My apology to veterans


I have led what many would consider a “normal” life.  I went to high school, married shortly afterwards while a college student, eventually embarked on a rewarding career as a social worker, and added 5 children to our family.  We live in a three-bedroom ranch style home, and I drive a ten-year-old car that was purchased used. Considered to be middle class, we enjoy occasional trips to a tiny house we own in New Hampshire, (purchased thirty years ago by my dad.) Hubby has a large family, so we are never at a loss for where to celebrate the holidays, and my Facebook is loaded with interesting and personalized posts from a wide variety of friends and family.

Cleanliness and homemaking are not part of my attributes. I figure my whirlwind mind equates to a whirlwind house, so I have accepted that fact.  Fortunately, a gentleman who resides in our basement apartment sneaks upstairs while I am at work so he can clean the house, do the dishes, and do the laundry.  It is like having a fictional cleaning elf, but he is not fictional, he is a disabled vet who had been homeless.  My son, Steven, who has always been kind to animals, children, and those with disabilities, befriended him and offered to share his basement bedroom with him, and he has been living with us since then, five, maybe six years.  Nice guy, keeps to himself, likes to play video games, keeps the home spotless which makes me smile every time I walk in the front door from work.

I have known other veterans, of course.  My dad served in World War II, and, by my mother’s observations, the way he was when he returned was not the way he was when he went.  They used to love dancing and playing ping pong, interests which disappeared as the result of his war time service.  Instead of being the social life of the party, my dad because withdrawn, often uncommunicative, and paranoid. My mom explained that he had “shell shock”.  Dad had wanderlust, and we traveled cross country for most of the year, living in a Volkswagen van. As a child, I did not understand his errant behavior, and only knew that he was cranky and nothing I did ever seemed good enough.   My mother, always trying to keep the peace, cautioned me not to bother him, so I did not. In retrospect, my relationship with my father is the one thing I will always regret.  As a child, and even as an adult, I could have been much more loving and accepting.  It never occurred to me until now that my father was a disabled vet, although never diagnosed as such.

My newfound appreciation for veterans has come after watching the Veteran’s Day realistic mini-series marathon of Band of Brothers, the mini-series developed by Steven Spielberg and Tom Hanks.  Being World War II “illiterate”, this was the first time the realities of war became more than a movie for me.  The futility, time and time again, of soldiers running with rifles into the enemy lines, only to be shot at, wounded and killed.  Yet they kept trying, even as their ranks diminished.
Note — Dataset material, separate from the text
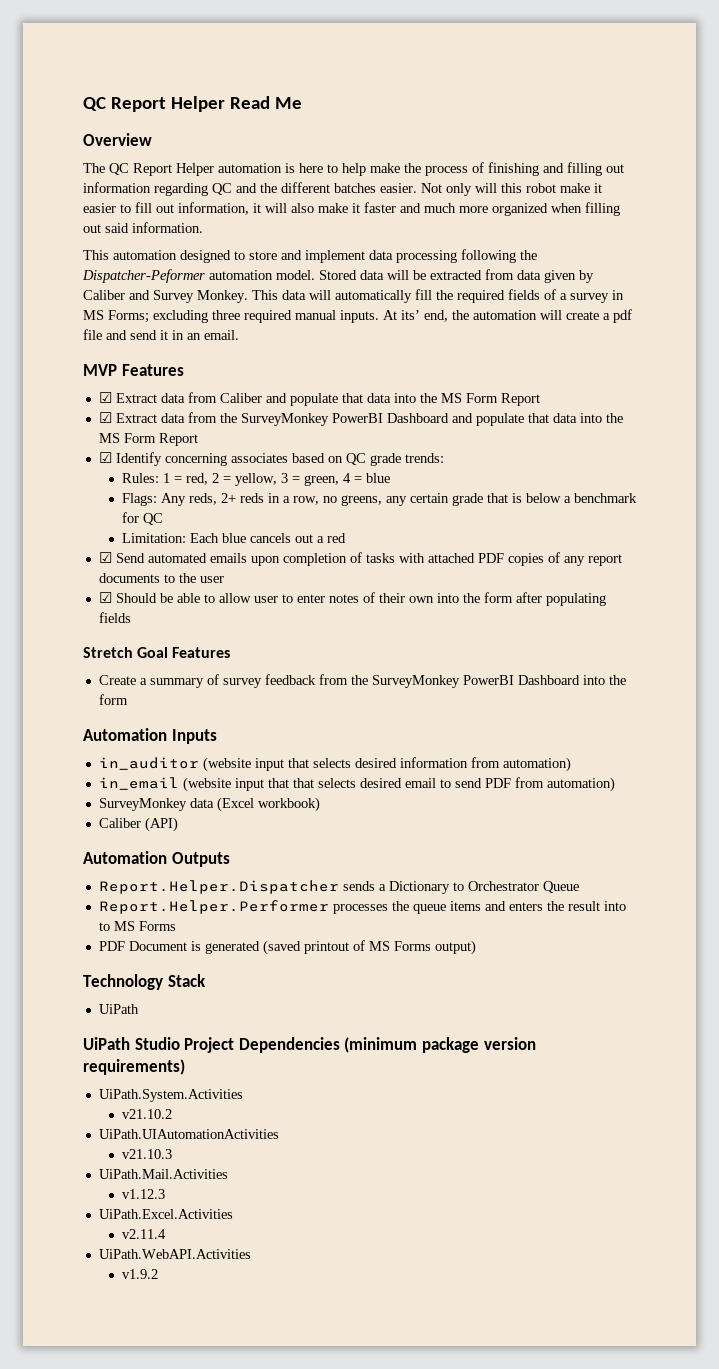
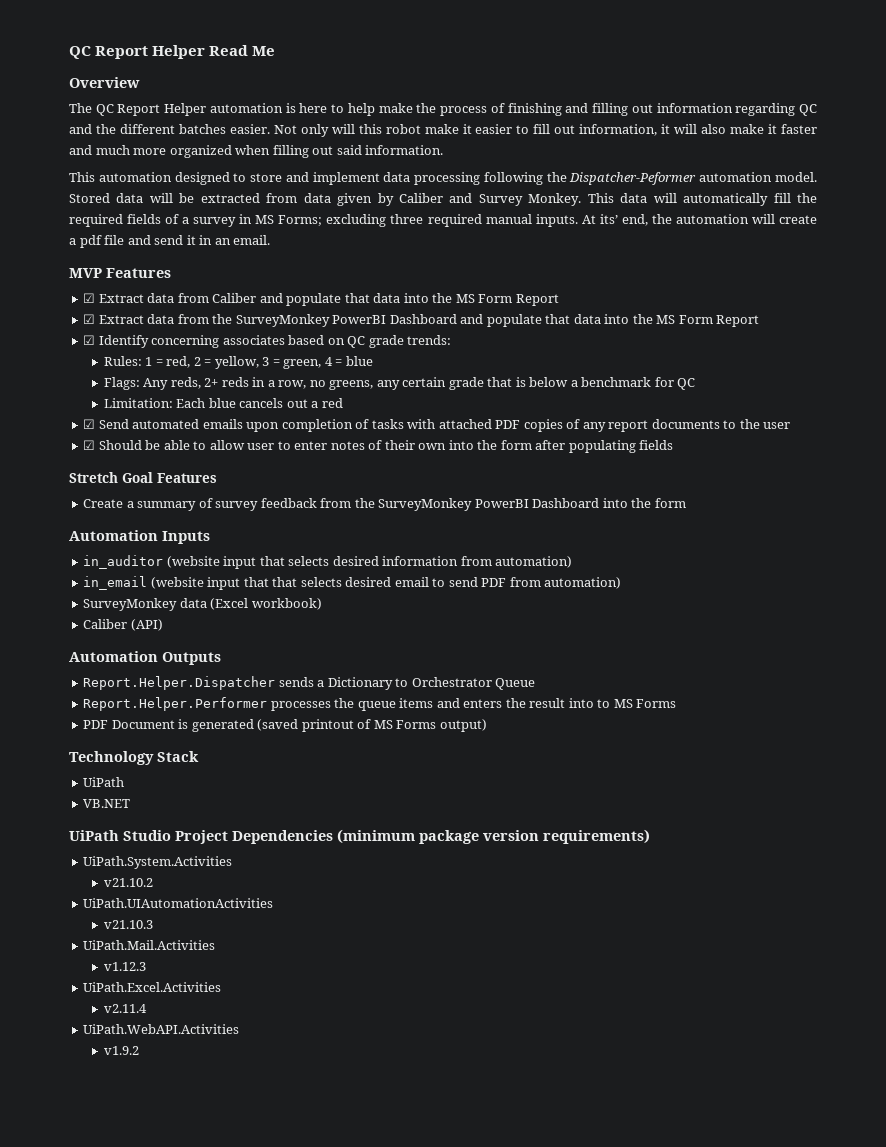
(139, 1009) none -> [83,799,131,808] // VB.NET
It is ironic how much it looked like a video game, soldiers on both sides of the trenches, shooting, scoring, dying. The carnage and grotesquely injured lay all around them, a common side effect of war.

During combat, the medics tried to attend to the wounded, often with no morphine or bandages, just using their hands to block the flow of blood that was sure to keep flowing.  The death of each soldier was grieved by all, another link in the chain of defense mercilessly clipped away. Soldiers would go for days hunkered down in fox holes without food and would go back behind enemy lines to retrieve the bodies of fallen comrades. They were brothers, intrinsically entwined in each other’s lives, innately looking out for each other no matter what the cost.

The soldiers had joined the service and were willing to sacrifice their own lives for the greater good. They had answered the call of their country, and unselfishly gave of themselves…gave their lives, their health, their relationships and in many cases, their sanity.  I am embarrassed to say that I have been negligent in not fully learning about and appreciating the amazing sacrifices of our veterans. Thank you to everyone who has served or are serving this country. Your unselfish service to our country is greatly appreciated.